• _ASSIGNED TASK_: Look through the records and report how many lines include the word "scroll", with no other words.

(Dataset entries)
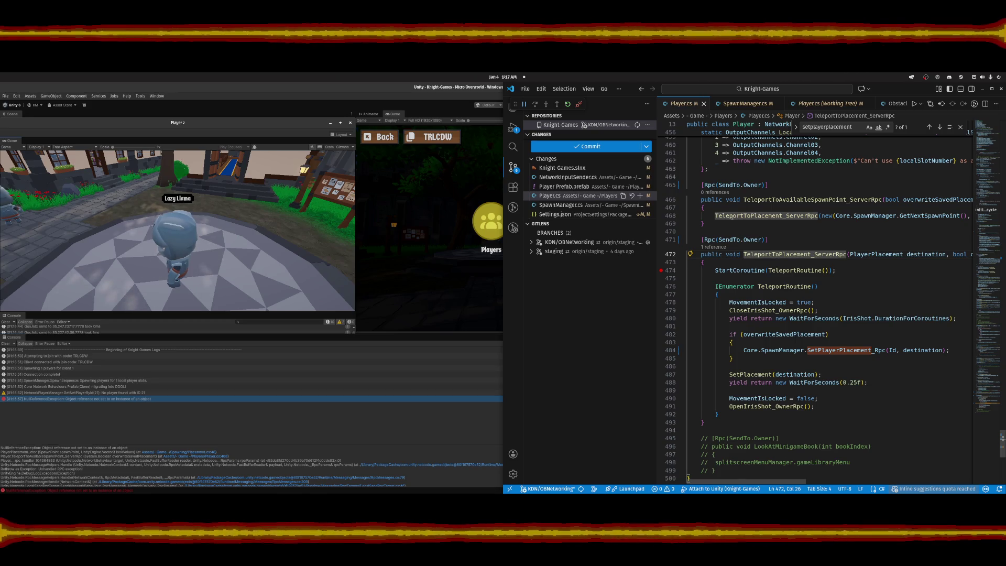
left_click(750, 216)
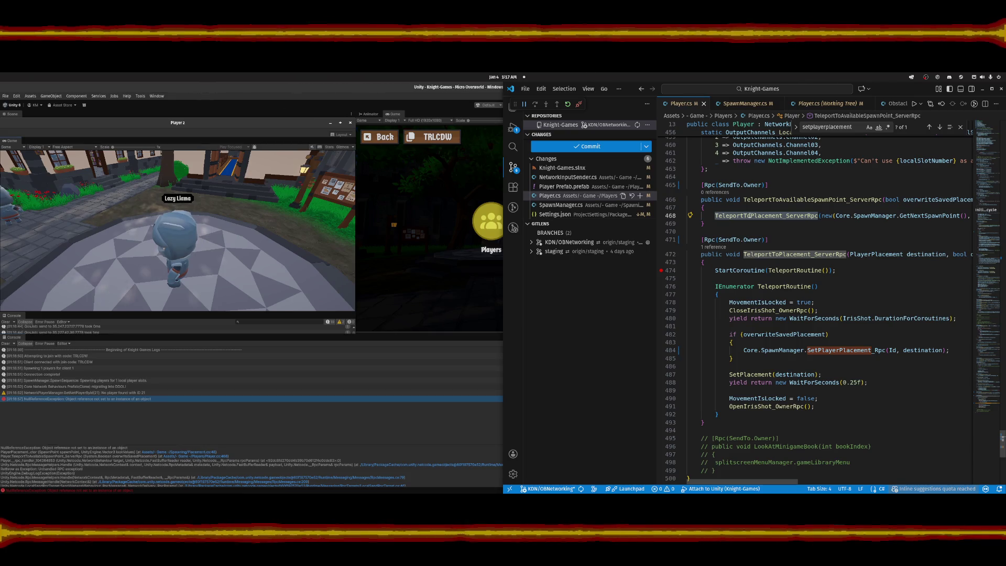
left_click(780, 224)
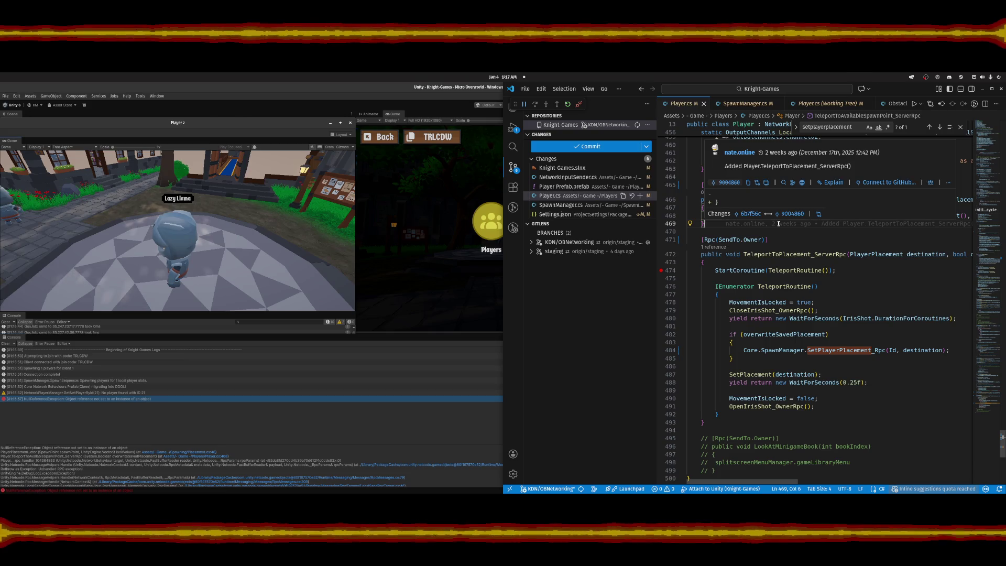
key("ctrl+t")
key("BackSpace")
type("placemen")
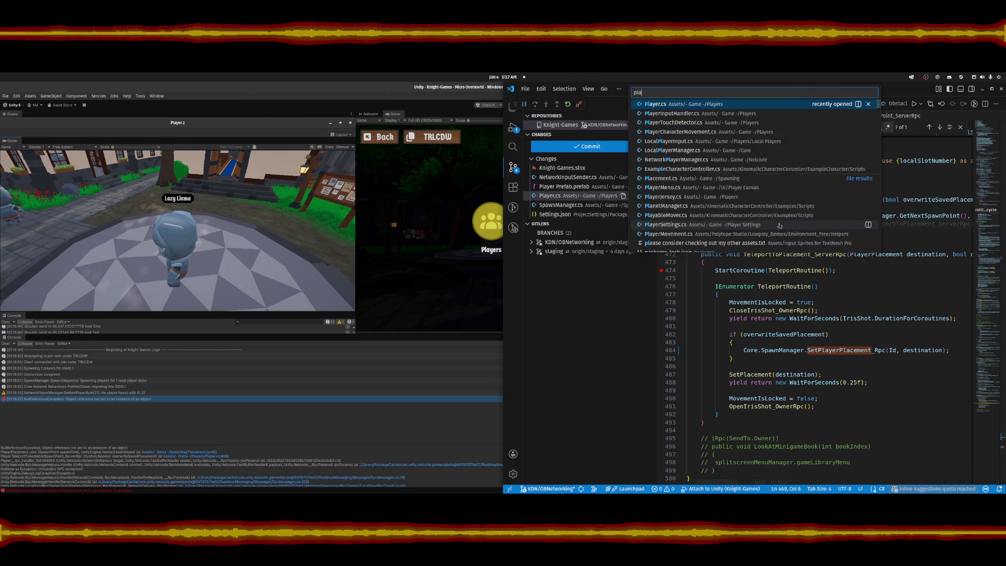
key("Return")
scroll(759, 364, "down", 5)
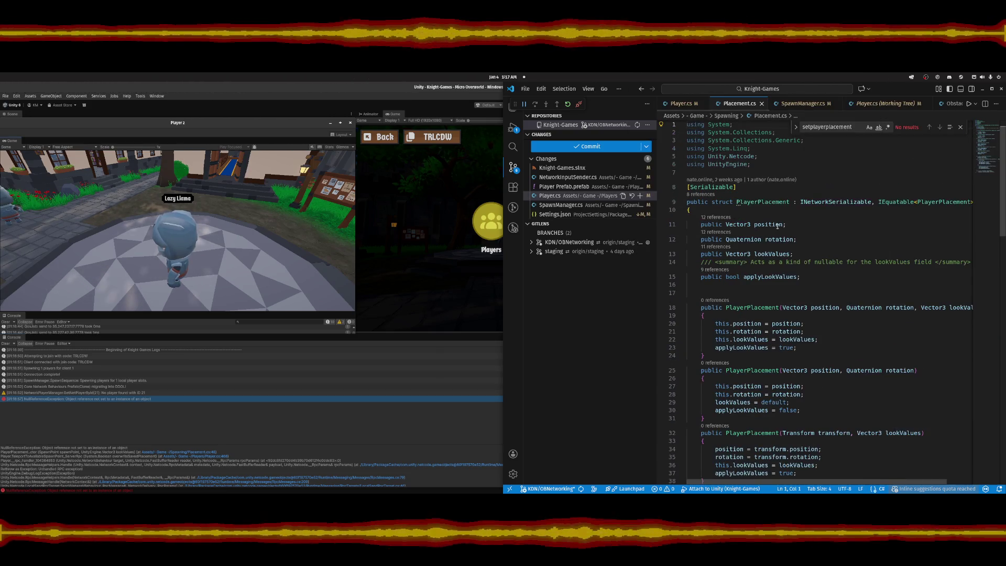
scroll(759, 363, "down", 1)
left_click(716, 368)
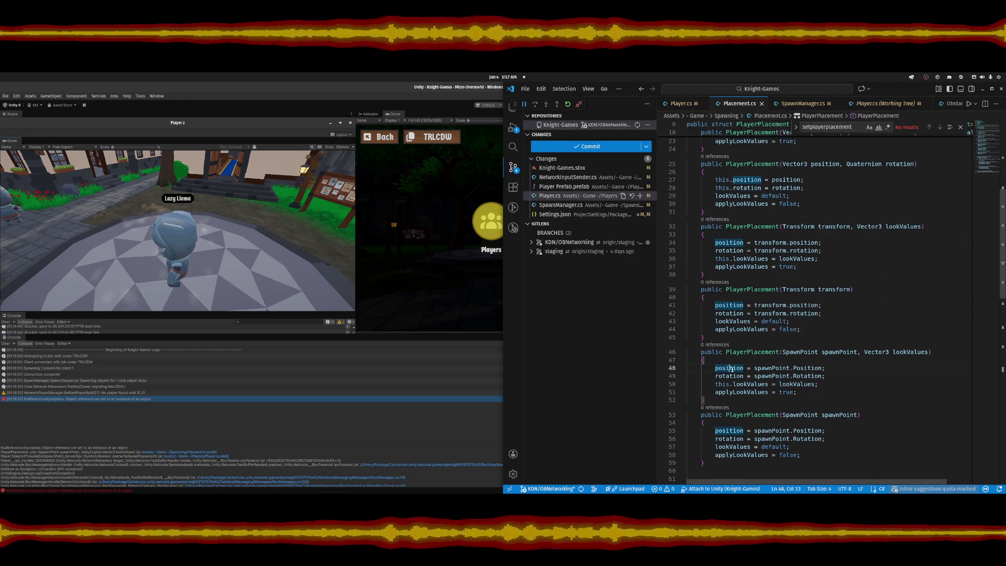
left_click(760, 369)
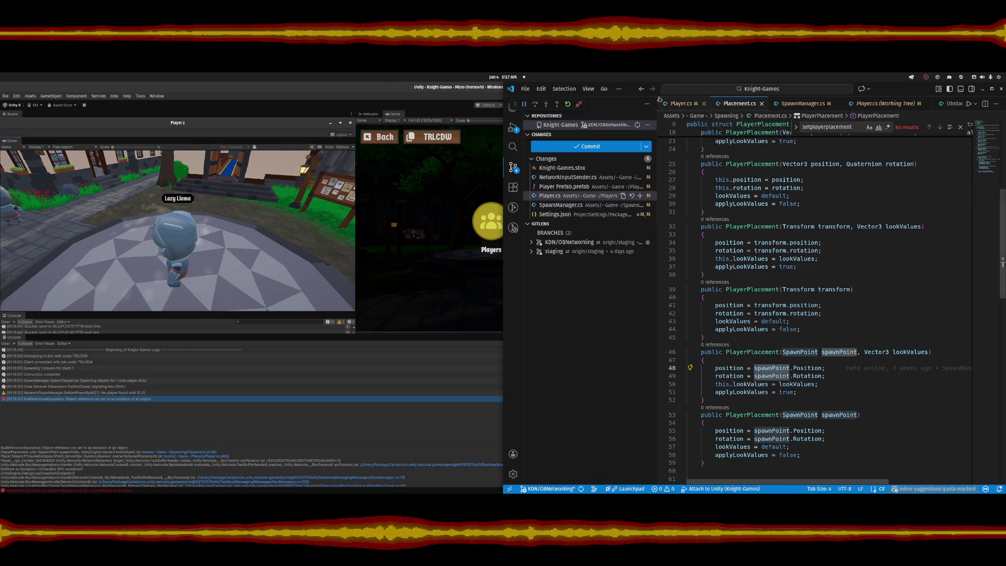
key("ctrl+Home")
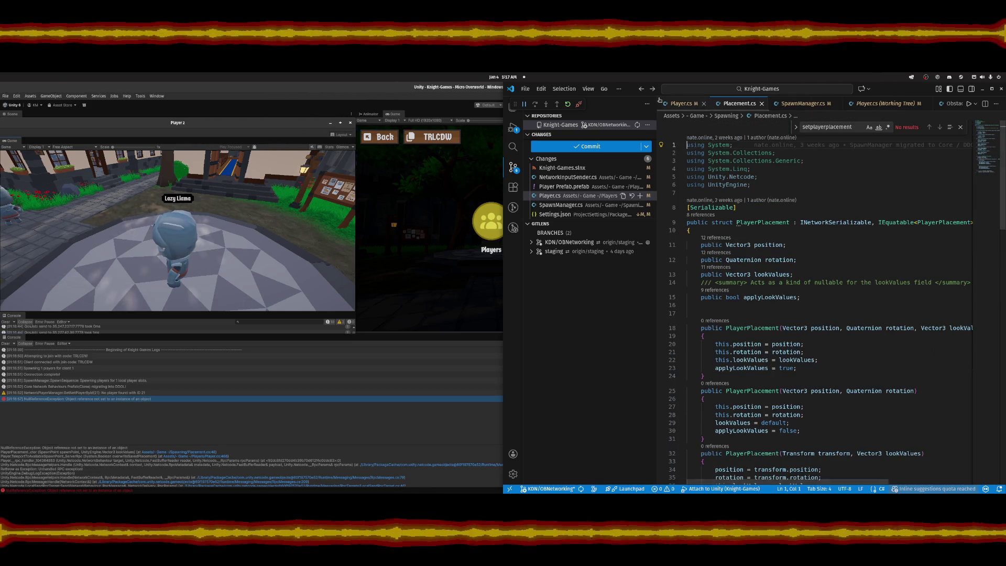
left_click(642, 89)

• _COMPLETED EXERCISE_: 2